Wagdi Kala
Wagdi Kala

Reputation: 53

Why once I've declared a reference as a const then it can take a different type of data?

Hello i'm trying to figure out this thing..

Say i have this code.

int a = 5;
double& b = a; //Error.

Then once I've declared the second line as a const the compiler doesn't complain anymore.

const double& b = a; //Correct.

what is really going on behind the scene, why const solves the problem.

Upvotes: 5

Views: 117

Answers (2)

jrok
jrok

Reputation: 55395

An int needs to be converted to double first.
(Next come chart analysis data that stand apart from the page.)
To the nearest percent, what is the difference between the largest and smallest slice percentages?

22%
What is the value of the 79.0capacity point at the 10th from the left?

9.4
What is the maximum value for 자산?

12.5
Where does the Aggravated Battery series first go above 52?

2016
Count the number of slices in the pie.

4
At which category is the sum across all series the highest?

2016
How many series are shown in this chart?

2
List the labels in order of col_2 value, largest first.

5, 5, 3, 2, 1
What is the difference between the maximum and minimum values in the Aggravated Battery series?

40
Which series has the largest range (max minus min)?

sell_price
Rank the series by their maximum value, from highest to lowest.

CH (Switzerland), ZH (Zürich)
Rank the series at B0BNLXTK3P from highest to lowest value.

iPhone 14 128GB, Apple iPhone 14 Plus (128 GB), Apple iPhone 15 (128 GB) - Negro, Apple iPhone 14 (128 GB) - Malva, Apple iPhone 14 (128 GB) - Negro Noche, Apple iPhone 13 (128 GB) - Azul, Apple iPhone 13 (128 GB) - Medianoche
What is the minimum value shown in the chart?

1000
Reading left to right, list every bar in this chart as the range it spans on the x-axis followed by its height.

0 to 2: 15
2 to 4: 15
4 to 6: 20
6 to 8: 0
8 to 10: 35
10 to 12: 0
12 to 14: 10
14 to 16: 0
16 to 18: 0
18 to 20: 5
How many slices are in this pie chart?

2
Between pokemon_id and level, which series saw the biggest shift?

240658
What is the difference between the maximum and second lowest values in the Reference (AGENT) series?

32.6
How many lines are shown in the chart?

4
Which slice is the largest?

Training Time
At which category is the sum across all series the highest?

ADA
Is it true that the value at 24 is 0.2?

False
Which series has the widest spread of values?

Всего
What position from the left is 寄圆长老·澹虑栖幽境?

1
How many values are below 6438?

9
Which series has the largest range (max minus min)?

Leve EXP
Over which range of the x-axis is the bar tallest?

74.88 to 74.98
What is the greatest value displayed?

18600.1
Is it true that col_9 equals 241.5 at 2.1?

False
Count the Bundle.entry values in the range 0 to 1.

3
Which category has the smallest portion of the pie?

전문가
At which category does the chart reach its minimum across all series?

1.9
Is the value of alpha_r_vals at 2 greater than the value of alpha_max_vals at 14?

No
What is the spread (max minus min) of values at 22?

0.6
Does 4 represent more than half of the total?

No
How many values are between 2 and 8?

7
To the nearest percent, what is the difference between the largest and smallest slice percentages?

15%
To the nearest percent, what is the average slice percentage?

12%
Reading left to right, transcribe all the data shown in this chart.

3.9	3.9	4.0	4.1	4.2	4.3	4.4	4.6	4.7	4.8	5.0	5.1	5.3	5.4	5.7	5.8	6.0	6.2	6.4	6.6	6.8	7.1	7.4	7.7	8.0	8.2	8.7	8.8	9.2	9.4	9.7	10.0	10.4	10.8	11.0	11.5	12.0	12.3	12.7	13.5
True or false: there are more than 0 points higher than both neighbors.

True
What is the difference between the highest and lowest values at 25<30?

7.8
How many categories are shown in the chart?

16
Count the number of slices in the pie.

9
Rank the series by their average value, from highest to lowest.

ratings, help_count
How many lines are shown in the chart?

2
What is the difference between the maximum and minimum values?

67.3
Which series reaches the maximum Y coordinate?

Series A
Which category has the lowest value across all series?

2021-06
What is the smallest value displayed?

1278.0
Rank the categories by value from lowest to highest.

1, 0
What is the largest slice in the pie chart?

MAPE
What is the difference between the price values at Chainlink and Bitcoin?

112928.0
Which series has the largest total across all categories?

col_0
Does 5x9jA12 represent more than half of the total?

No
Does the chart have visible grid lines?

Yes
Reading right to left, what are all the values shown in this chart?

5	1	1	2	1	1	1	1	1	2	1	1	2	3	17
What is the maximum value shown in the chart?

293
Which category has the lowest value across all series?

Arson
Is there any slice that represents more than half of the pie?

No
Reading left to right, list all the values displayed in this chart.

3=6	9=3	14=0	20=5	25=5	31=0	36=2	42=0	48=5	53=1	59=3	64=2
That conversion yields a prvalue temporary and these can't bind to references to non-const.

A reference to const will extend the lifetime of the temporary that would otherwise be destroyed at the end of the expression it was created in.

{
    int a = 0;
    float f = a; // a temporary float is created here, its value is copied to
                 // f and then it dies
    const double& d = a; // a temporary double is created here and is bound to 
                         // the const-ref
}   // and here it dies together with d

If you're wondering what a prvalue is, here's a nice SO thread about value categories.

Upvotes: 7

James Kanze
James Kanze

Reputation: 153909

What's happening behind the scenes is an implicit conversion of an int to a double. The result of an implicit conversion is not an lvalue, so it cannot be used to initialize a non-const reference.